O orgulho da comunidade no resgate de sua história esteve exposta na mesa de autoridades. O Certificado de Autorreconhecimento emitido pela Fundação Palmares, preservado em uma moldura, dividia espaço na mesa com o Relatório de Identificação e Delimitação do Território (RTID), produzido pelo Incra/CE para identificar a comunidade quilombola e o tamanho de seu território, além de trabalho fotográfico produzido com apoio da Prefeitura Municipal local com imagens da comunidade e biografias das matriarcas e patriarcas de Sítio Arruda.
O futuro
Em um primeiro momento, as famílias vão receber um Contrato de Concessão de Direito Real de Uso (CCDRU), que autoriza a comunidade a fazer uso das suas terras. O passo seguinte é a entrega do título de propriedade coletivo do território. O Incra/CE pretende orientar as famílias no estágio inicial de instalação no território, além de discutir com parceiros projetos para desenvolvimento social e econômico dos quilombolas. “Vamos fazer uma oficina de gestão e planejamento com vocês”, disse Gomes.
A cerimônia de imissão de posse na comunidade contou com a presença das principais autoridades do município, representantes do governo estadual, da igreja, de organizações não governamentais, trabalhadores rurais e comunidades quilombolas da região.
Participaram do evento o prefeito eleito Giovani Guedes, o vereador João de Vilma, representando o prefeito interino, a ex-ouvidora agrária do Incra/CE e representante do Governo do Estado, Íris Tavares, da coordenadoria de política de promoção racial do Governo do Estado, Raimundo Silva (Sula), o presidente da Câmara Municipal de Araripe, Roberto Guedes, Verônica Neuma, do Grupo de Valorização Negra do Cariri (Grunec), além de Manoel Leandro do Nascimento, da Cáritas Diocesano, Alda Ferreira, da Associação Cristã de Base, e o presidente do Sindicato Rural de Araripe, Pedro Rocha.
Portaria de Reconhecimento
Durante o evento o Incra/CE entregou ao representante da comunidade quilombola de Serra das Chagas, João Damião do Nascimento, uma cópia da Portaria de Reconhecimento da comunidade, publicado pelo Incra no Diário Oficial da União do último dia 30 de novembro. A Portaria beneficia 32 famílias de Salitre, município vizinho a Araripe.

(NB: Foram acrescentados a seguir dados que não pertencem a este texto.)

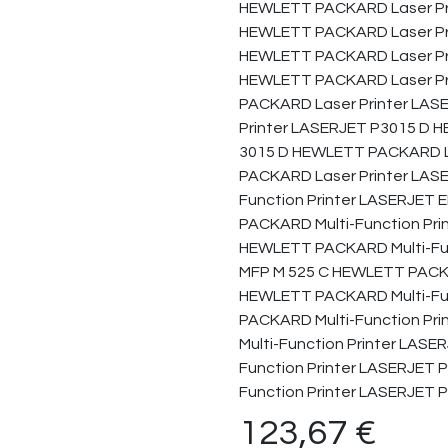
HEWLETT PACKARD Laser Pr
HEWLETT PACKARD Laser Pr
HEWLETT PACKARD Laser Pri
HEWLETT PACKARD Laser Pr
PACKARD Laser Printer LA
Printer LASERJET P3015 D 
3015 D HEWLETT PACKARD L
PACKARD Laser Printer LAS
Function Printer LASERJET
PACKARD Multi-Function Pr
HEWLETT PACKARD Multi-Fu
MFP M 525 C HEWLETT PACKA
HEWLETT PACKARD Multi-Fu
PACKARD Multi-Function P
Multi-Function Printer LAS
Function Printer LASERJET
Function Printer LASERJET
123,67
€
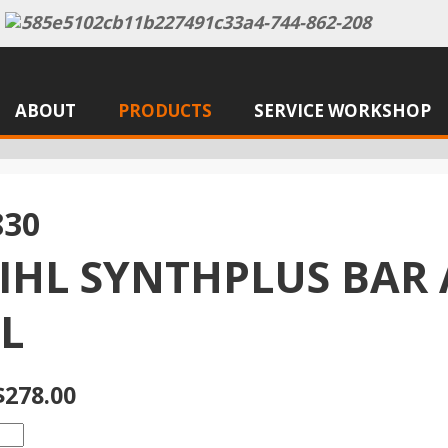
ABOUT
PRODUCTS
SERVICE WORKSHOP
830
TIHL SYNTHPLUS BAR
L
$278.00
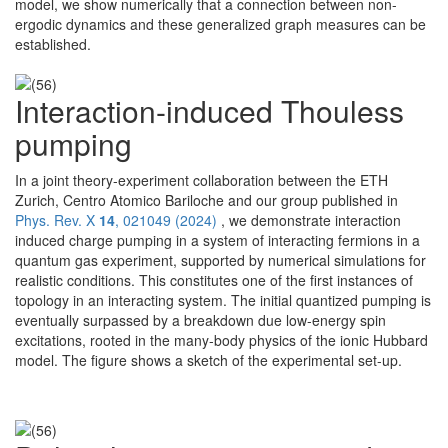
model, we show numerically that a connection between non-
ergodic dynamics and these generalized graph measures can be
established.
Interaction-induced Thouless
pumping
In a joint theory-experiment collaboration between the ETH
Zurich, Centro Atomico Bariloche and our group published in
Phys. Rev. X
14
, 021049 (2024)
, we demonstrate interaction
induced charge pumping in a system of interacting fermions in a
quantum gas experiment, supported by numerical simulations for
realistic conditions. This constitutes one of the first instances of
topology in an interacting system. The initial quantized pumping is
eventually surpassed by a breakdown due low-energy spin
excitations, rooted in the many-body physics of the ionic Hubbard
model. The figure shows a sketch of the experimental set-up.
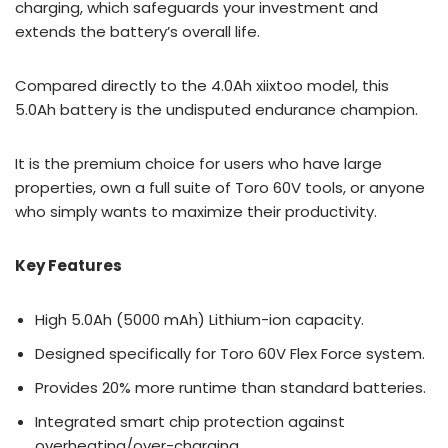
charging, which safeguards your investment and
extends the battery’s overall life.
Compared directly to the 4.0Ah xiixtoo model, this
5.0Ah battery is the undisputed endurance champion.
It is the premium choice for users who have large
properties, own a full suite of Toro 60V tools, or anyone
who simply wants to maximize their productivity.
Key Features
High 5.0Ah (5000 mAh) Lithium-ion capacity.
Designed specifically for Toro 60V Flex Force system.
Provides 20% more runtime than standard batteries.
Integrated smart chip protection against
overheating/over-charging.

Além do Reconhecimento de Serra das Chagas, áreas dos territórios quilombolas de Três Irmãos e Brutos, localizadas nos municípios de Croatá e Tamboril, foram decretadas pela presidente Dilma Roussef como passíveis de desapropriação no último dia 20 de novembro, Dia da Consciência Negra. “Estivemos nas comunidades de Brutos e Três Irmãos para entregar os decretos, com ampla participação do poder público e de organizações civis dos municípios”, destacou Gomes.